Broncofibroscopia
Em 1915, Chevalier Jackson estabeleceu que, em caso de dúvida, a broncoscopia deve ser feita! A visualização endoscópica das vias aéreas superiores e inferiores é, nos dias de hoje, uma técnica regularmente usada em serviços da especialidade. Trata-se de um método moderno que constitui um procedimento seguro e de inestimável valor no diagnóstico e tratamento de um conjunto de doenças do tórax, desde que efectuado por pessoal devidamente treinado. A broncoscopia é um procedimento diagnóstico e terapêutico fundamental em Pneumologia. É uma técnica pouco invasiva e com baixa incidência de complicações que necessita de pessoal especializado para a sua realização e de equipamento e local adequado que permitam optimizar a exploração das vias aéreas e resolver qualquer complicação que eventualmente surja.
A broncofibroscopia deve ser realizada por um pneumologista. Os exames broncoscópicos devem realizar-se preferencialmente em ambiente hospitalar, mesmo que com carácter ambulatório, por se pressupor um maior conjunto de meios capaz de garantir uma adequada observação das vias áreas com um mínimo de risco. Os exames devem realizar-se numa Unidade de Endoscopia devidamente apetrechada e mais raramente efectuam-se no Bloco Operatório, sobretudo as broncoscopias rígidas com finalidade terapêutica e as pre-operatórias, nas Unidades de Cuidados Intensivos e na Urgência, mas sempre por pessoal qualificado. As Unidades de Endoscopia podem fazer parte integrante dos Serviços de Pneumologia ou integrar uma zona comum dedicada à realização das actividades endoscópicas das várias especialidades e de fácil acesso às áreas de internamento e cuidados intensivos. É conveniente poder dispor de um aparelho de imagem que permitam a realização in loco de técnicas mais invasivas que aumentam substancialmente as possibilidades diagnosticas. O tempo médio necessário para a realização de uma brncoscopia é muito variável, sendo função da das técnicas complementares de diagnóstico ou terapêutica a usar.
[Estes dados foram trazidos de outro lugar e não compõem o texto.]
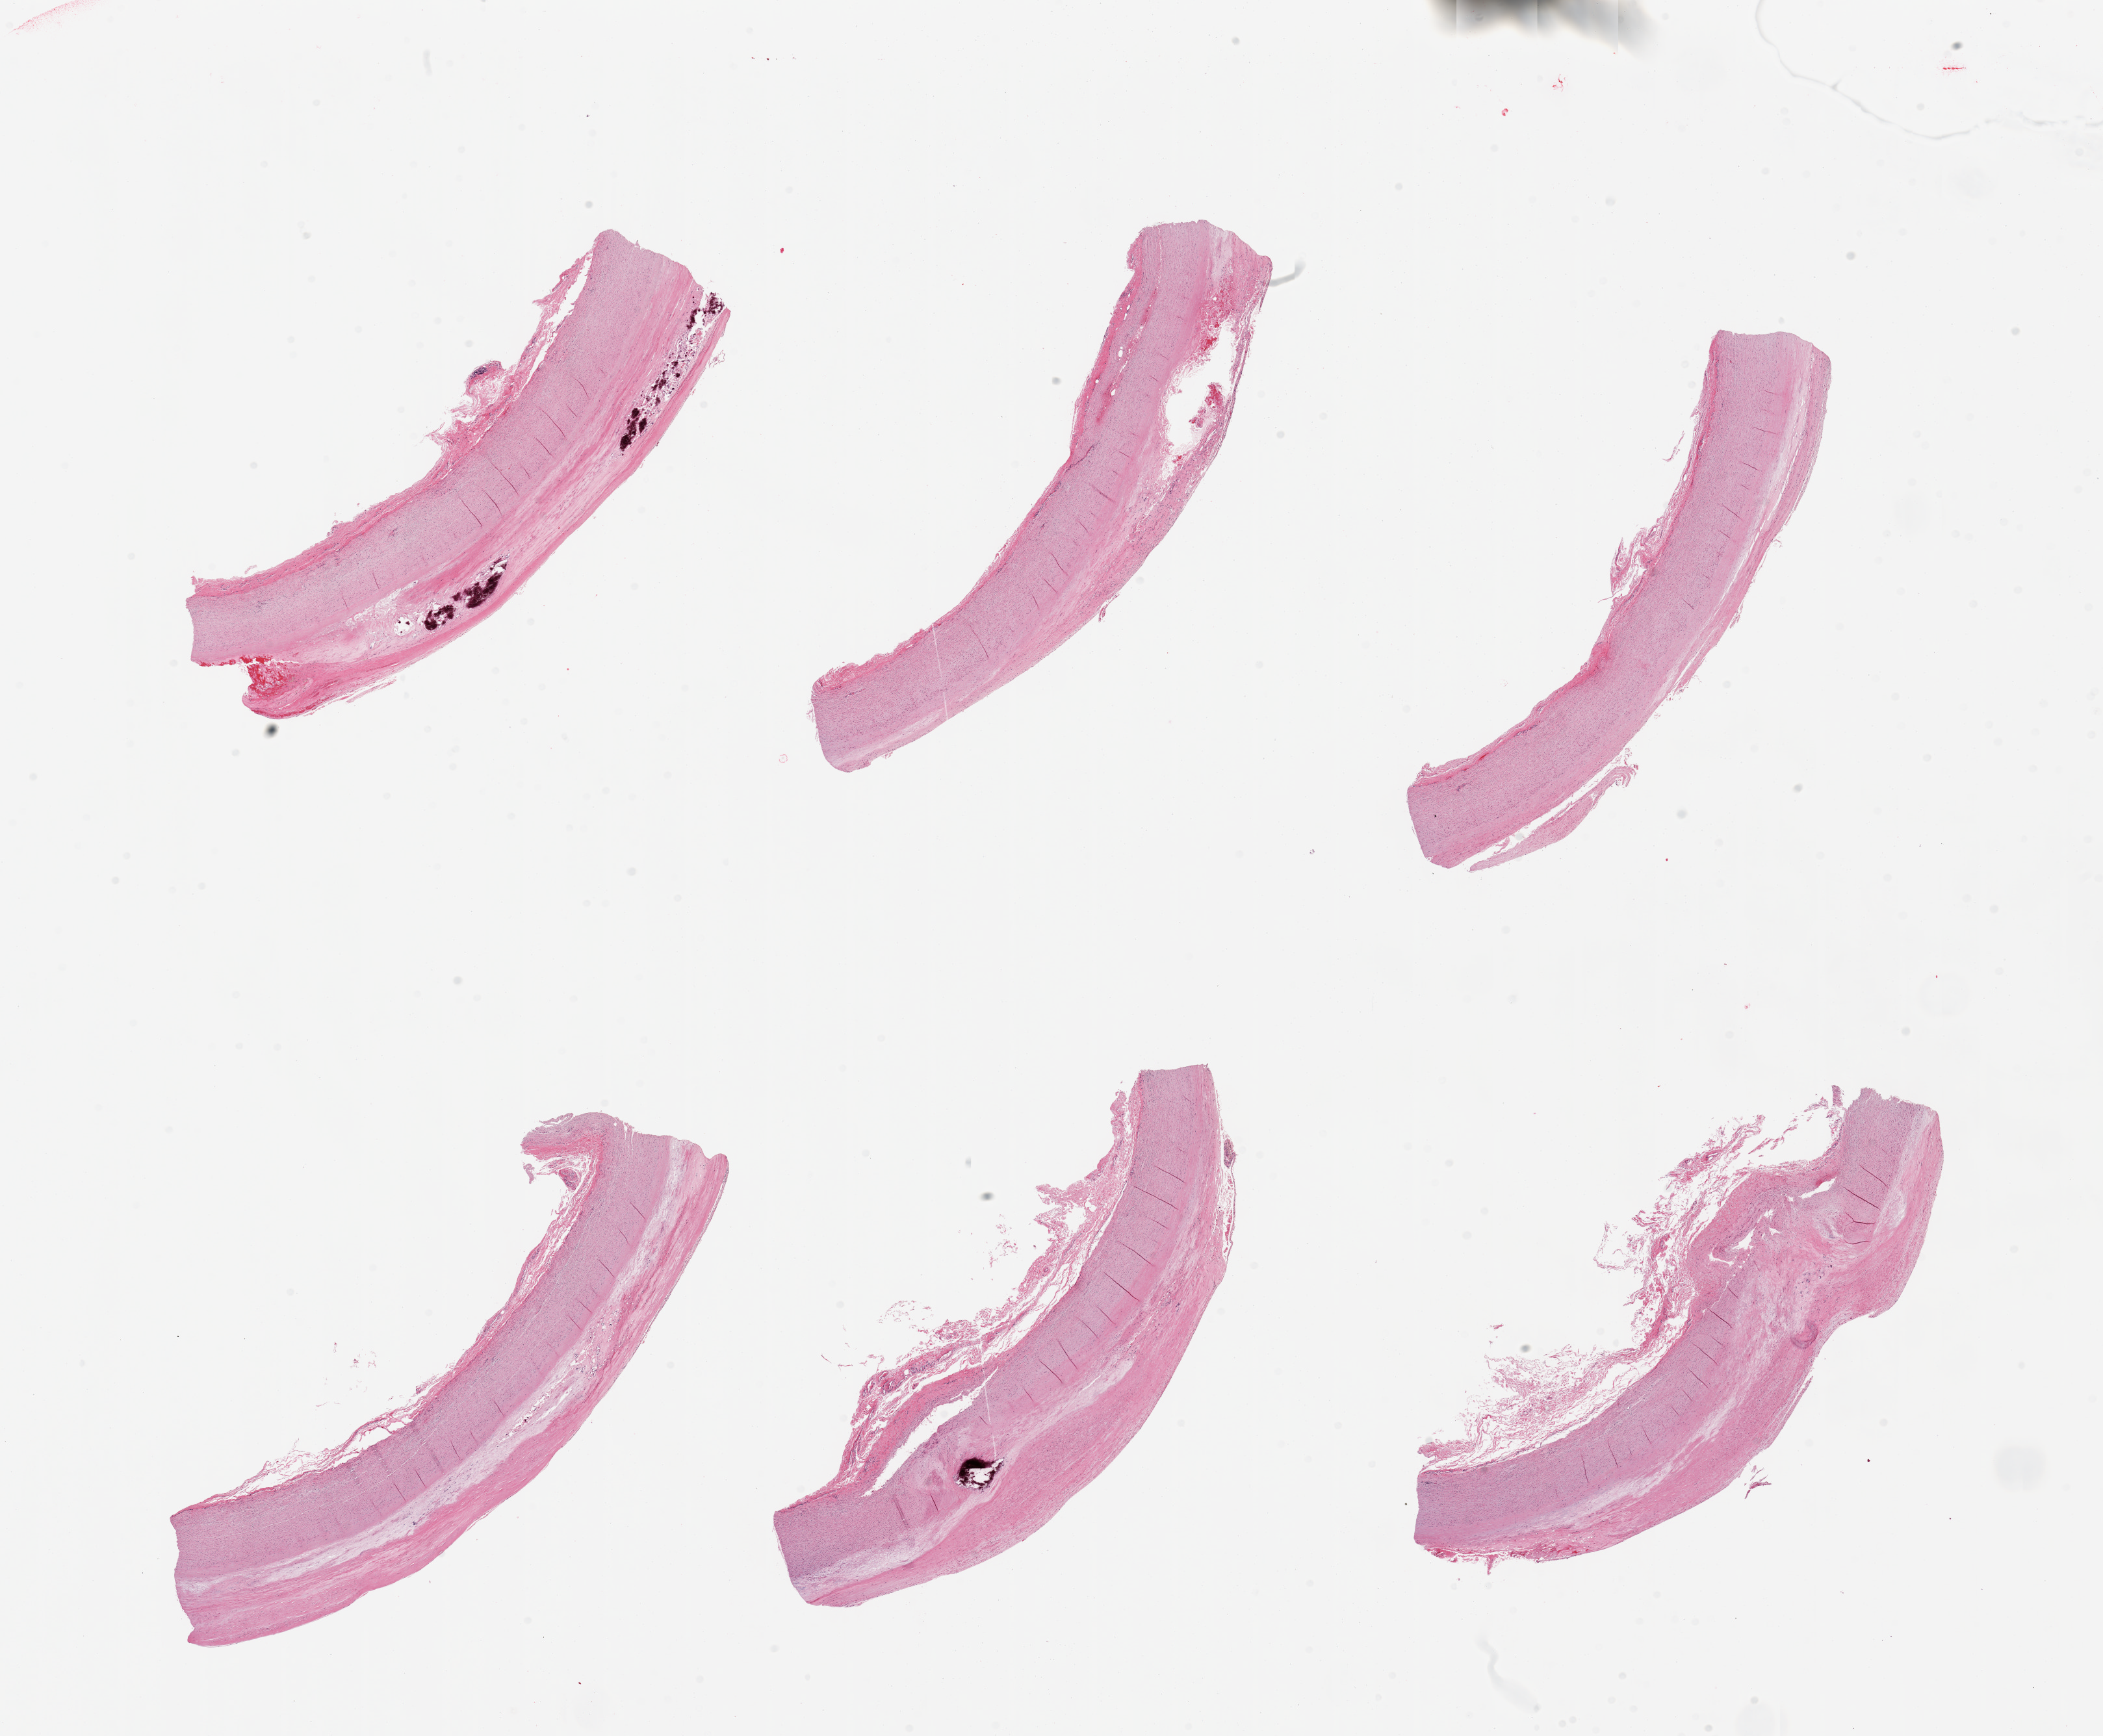
H&E whole-slide image, low-resolution overview of the scanned area, about 25.6 x 21.1 mm (from a 20x scan); PAXgene-fixed, paraffin-embedded tissue; section of aorta (target tissue); donor tissue sample. Donor sex: female.
- review note (as recorded): 6 pieces, ~1mm calcifying atherosis layer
De um modo geral pode partir-se do princípio que mesmo quando são necessários actos mais complicados, representam uma demora inferior a 60 minutos.O exame é habitualmente realizado com o paciente acordado, após se ter procedido à anestesia das fossas nasais e garganta, preferencialmente até às cordas vocais. É necessário jejum antes do exame de pelo menos 6 horas, assim como de um modo geral se deve evitar ingerir alimentos ou líquidos nas 2 horas após a sua conclusão, de modo a que cesse o efeito da anestesia local da via aérea superior, capaz de ocasionar engasgamento.